+++ Reading passage +++

# BWB Treasure Mountain Shoot



## Finnegan (Sep 7, 2007)

45th Annual Treasure Mountain Shoot
Parley's Canyon
Aug. 1,2,3
7:00 am - 6:00 pm
7:00 am - 11:00 am Sunday

$25 per shooter per day
(Pre-register by July 26 $20.00)

Breakfast and Lunch Available
Dinner Available Saturday 7:00 pm


----------



## idiot with a bow (Sep 10, 2007)

Does it really go to almost midnight on Sunday? Are they bringing in stadium lights?


----------



## HOGAN (Sep 8, 2007)

Sunday until 1:00 pm, that was a typo. I also think there are 5 courses. If I recall right Orange, blue, red, green, yellow. 7 targets per course for a possibility of 700. Have they changed it? In the past they have had 35 targets available. If they have changed it there will be 60 targets to shoot at. That would be cool. Scoring???? I will be there reguardless. Fin, I shoot Friday morning. You up?


----------



## bowhunter301 (Sep 11, 2007)

i'll be goin up on sunday. it was a great shoot last year


----------



## Finnegan (Sep 7, 2007)

idiot with a bow said:


> Does it really go to almost midnight on Sunday? Are they bringing in stadium lights?


Oops... I fixed the goof. Thanx.



HOGAN said:


> Sunday until 1:00 pm, that was a typo. I also think there are 5 courses. If I recall right Orange, blue, red, green, yellow. 7 targets per course for a possibility of 700. Have they changed it? In the past they have had 35 targets available. If they have changed it there will be 60 targets to shoot at. That would be cool. Scoring???? I will be there reguardless. Fin, I shoot Friday morning. You up?


On the courses, you're probably right. That info came from my pointed head and a conversation with one of the BWB members last Fri. Both of us probably did too much LDS back in the 60's.

On the Sunday time, that comes from their printed brochure, so I assume it's correct now that I got the am's and pm's straight.

I'm cool with Friday morning.


----------



## elk22hunter (Sep 7, 2007)

Finnegan said:


> Both of us probably did too much LDS back in the 60's.


Could that be by chance *NOT* enough LDS and too much LSD?


----------



## TEX-O-BOB (Sep 12, 2007)

Boy nuthin gets by you elk22, you're sharp as a tack!


----------



## Finnegan (Sep 7, 2007)

Yo, Hogan! Let's smoke some LDS and go! Anybody else up for a Friday morning shoot?


----------



## HOGAN (Sep 8, 2007)

what time Finn??? Call me 455-3745.


----------



## HOGAN (Sep 8, 2007)

Finn and I shot the Treasure Mountain this morning. Ran into Elk22 & Dave @ Sportsmans Warehouse, snapped a photo! It was a fun shoot today, everyone should get up there and shoot!

The little boy is mine, named Hunter.


----------



## Finnegan (Sep 7, 2007)

BWB outdid themselves on the courses this year, I think. Lots of variety, targets in great condition, a few interesting bonus shots scattered around. I just might go back for another round.

Good to see you again, Elk.
And thanks, Joey.


----------



## idiot with a bow (Sep 10, 2007)

I'll be there tomorrow.... Nice fanny pack Finn


----------



## HOGAN (Sep 8, 2007)

The pleasure was all mine Finn. If any of you get a chance to shoot with Finn, you need to take him up on that. He picked me up drove, bought lunch and let me win. _(O)_ 

Thanks good buddy.

+++ Excerpted records +++

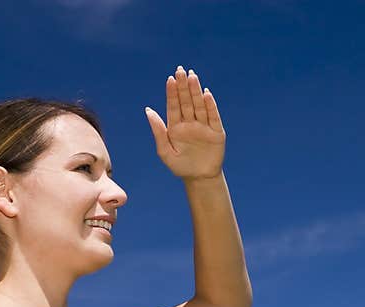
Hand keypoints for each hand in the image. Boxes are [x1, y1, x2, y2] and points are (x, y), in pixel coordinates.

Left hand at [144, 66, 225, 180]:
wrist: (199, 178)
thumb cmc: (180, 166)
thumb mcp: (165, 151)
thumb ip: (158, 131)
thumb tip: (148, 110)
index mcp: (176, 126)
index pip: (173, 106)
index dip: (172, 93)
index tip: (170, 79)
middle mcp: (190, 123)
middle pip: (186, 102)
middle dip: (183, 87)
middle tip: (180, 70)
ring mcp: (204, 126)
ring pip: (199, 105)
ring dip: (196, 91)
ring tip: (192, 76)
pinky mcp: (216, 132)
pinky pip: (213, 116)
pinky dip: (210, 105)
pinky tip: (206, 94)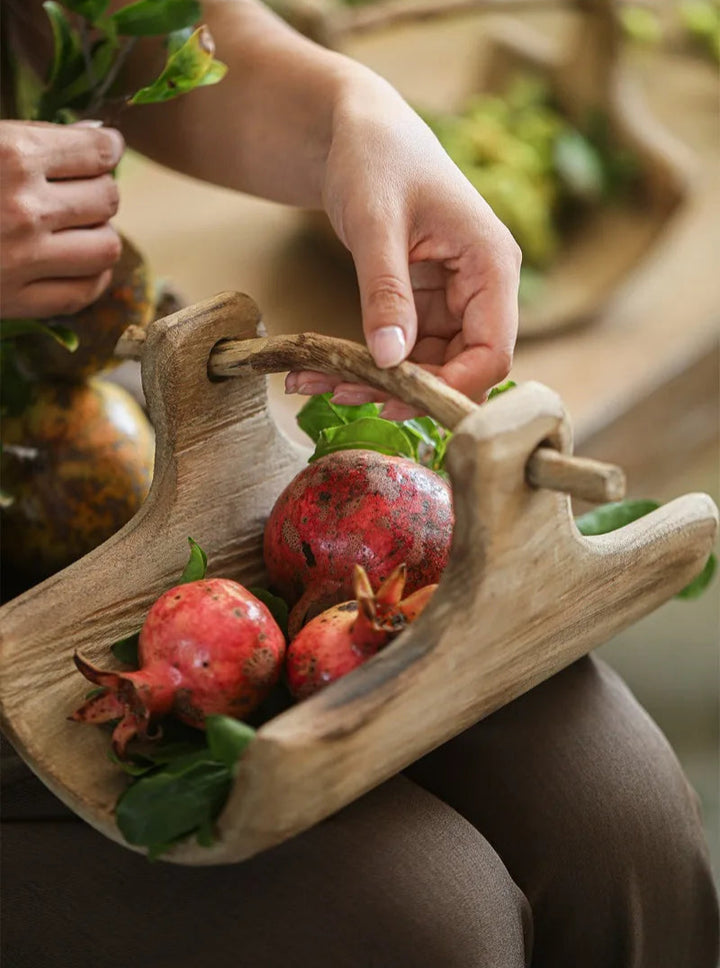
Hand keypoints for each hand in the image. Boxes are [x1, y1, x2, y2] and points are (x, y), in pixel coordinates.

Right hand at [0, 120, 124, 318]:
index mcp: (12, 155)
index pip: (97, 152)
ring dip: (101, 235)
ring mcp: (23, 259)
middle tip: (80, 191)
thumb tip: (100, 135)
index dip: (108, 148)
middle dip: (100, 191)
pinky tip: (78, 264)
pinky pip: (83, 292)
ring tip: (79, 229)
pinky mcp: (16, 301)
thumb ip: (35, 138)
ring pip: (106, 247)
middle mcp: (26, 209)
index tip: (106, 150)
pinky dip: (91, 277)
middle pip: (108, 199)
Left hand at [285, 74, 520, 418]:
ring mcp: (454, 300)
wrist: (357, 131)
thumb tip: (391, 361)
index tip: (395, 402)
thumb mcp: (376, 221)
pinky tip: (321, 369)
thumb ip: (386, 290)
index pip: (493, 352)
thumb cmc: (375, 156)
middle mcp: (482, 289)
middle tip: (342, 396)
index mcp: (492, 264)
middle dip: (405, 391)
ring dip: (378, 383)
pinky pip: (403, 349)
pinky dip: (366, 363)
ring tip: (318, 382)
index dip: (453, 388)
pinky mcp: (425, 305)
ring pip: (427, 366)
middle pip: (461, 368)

+++
+++ Excerpted records +++

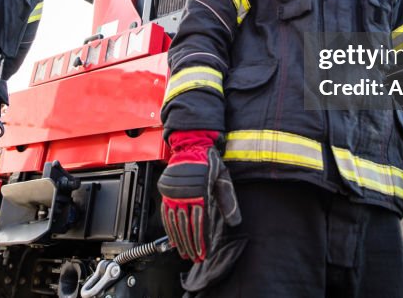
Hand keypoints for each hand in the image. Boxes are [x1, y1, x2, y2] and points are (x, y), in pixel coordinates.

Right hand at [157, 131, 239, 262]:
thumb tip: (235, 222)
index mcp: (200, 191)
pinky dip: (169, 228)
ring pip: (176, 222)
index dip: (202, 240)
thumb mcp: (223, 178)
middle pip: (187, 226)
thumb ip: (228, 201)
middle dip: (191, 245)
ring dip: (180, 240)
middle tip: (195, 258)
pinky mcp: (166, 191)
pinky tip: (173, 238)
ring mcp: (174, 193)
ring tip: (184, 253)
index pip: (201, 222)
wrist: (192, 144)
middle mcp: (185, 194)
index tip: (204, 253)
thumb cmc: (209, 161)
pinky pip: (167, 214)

+++
+++ Excerpted records +++

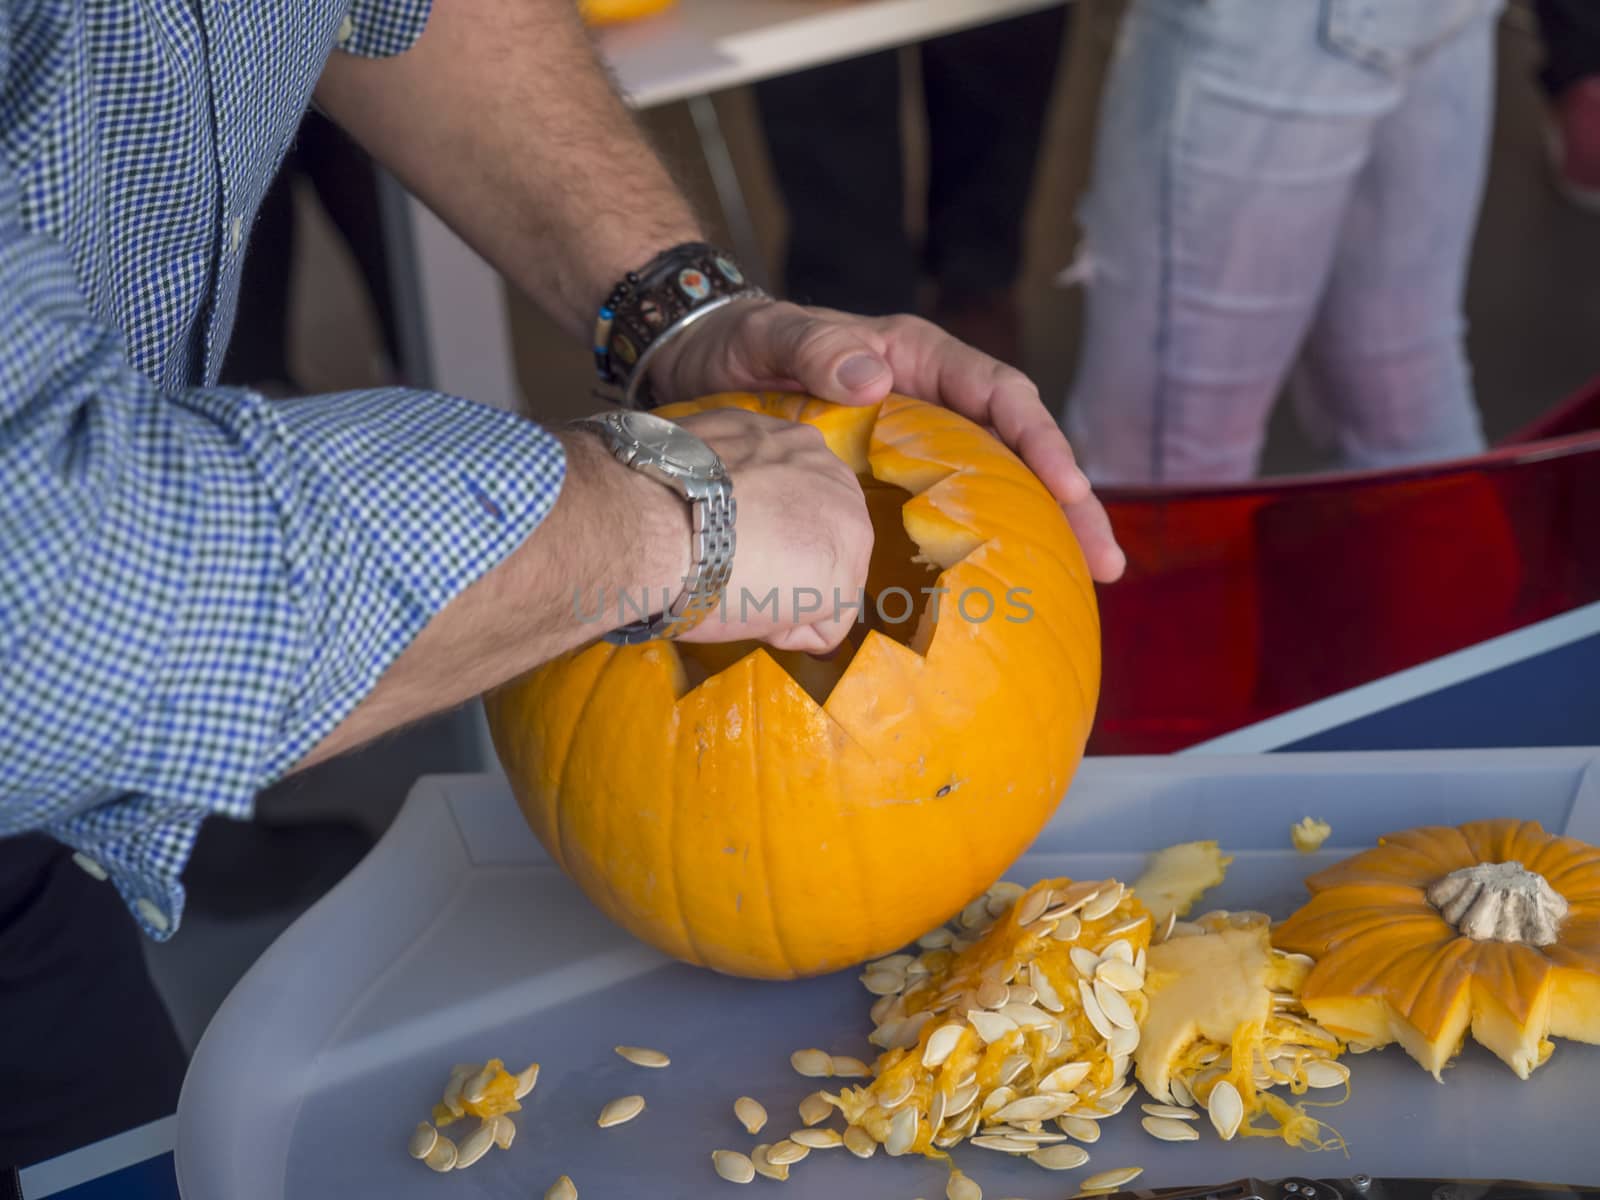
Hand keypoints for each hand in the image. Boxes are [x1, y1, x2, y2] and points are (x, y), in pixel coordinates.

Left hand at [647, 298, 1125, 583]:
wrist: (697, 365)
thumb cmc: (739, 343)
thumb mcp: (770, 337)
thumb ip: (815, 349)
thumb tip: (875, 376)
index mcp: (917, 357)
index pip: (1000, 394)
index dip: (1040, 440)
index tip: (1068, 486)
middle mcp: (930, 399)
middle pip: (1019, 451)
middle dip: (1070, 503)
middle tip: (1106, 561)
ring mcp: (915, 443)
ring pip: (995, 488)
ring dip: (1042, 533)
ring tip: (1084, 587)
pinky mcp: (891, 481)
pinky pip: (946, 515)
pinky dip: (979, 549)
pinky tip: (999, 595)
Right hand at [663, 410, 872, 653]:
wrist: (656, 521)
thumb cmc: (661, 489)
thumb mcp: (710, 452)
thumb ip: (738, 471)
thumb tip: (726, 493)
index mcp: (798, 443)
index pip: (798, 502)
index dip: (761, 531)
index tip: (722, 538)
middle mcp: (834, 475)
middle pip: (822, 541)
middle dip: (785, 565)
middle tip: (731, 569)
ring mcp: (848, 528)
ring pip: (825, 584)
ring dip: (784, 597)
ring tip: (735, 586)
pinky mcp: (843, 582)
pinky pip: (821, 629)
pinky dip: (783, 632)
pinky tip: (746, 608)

+++

§ Task instructions
Could you reproduce the part of the Treasure Mountain Shoot thread that opens with the words containing "On the Sunday" and closes with "elk22hunter (Sep 7, 2007)", swapping "brochure" for "flyer"?

§ Result for this exercise
On the Sunday time, that comes from their printed flyer, so I assume it's correct now that I got the am's and pm's straight.

I'm cool with Friday morning.


----------



## elk22hunter (Sep 7, 2007)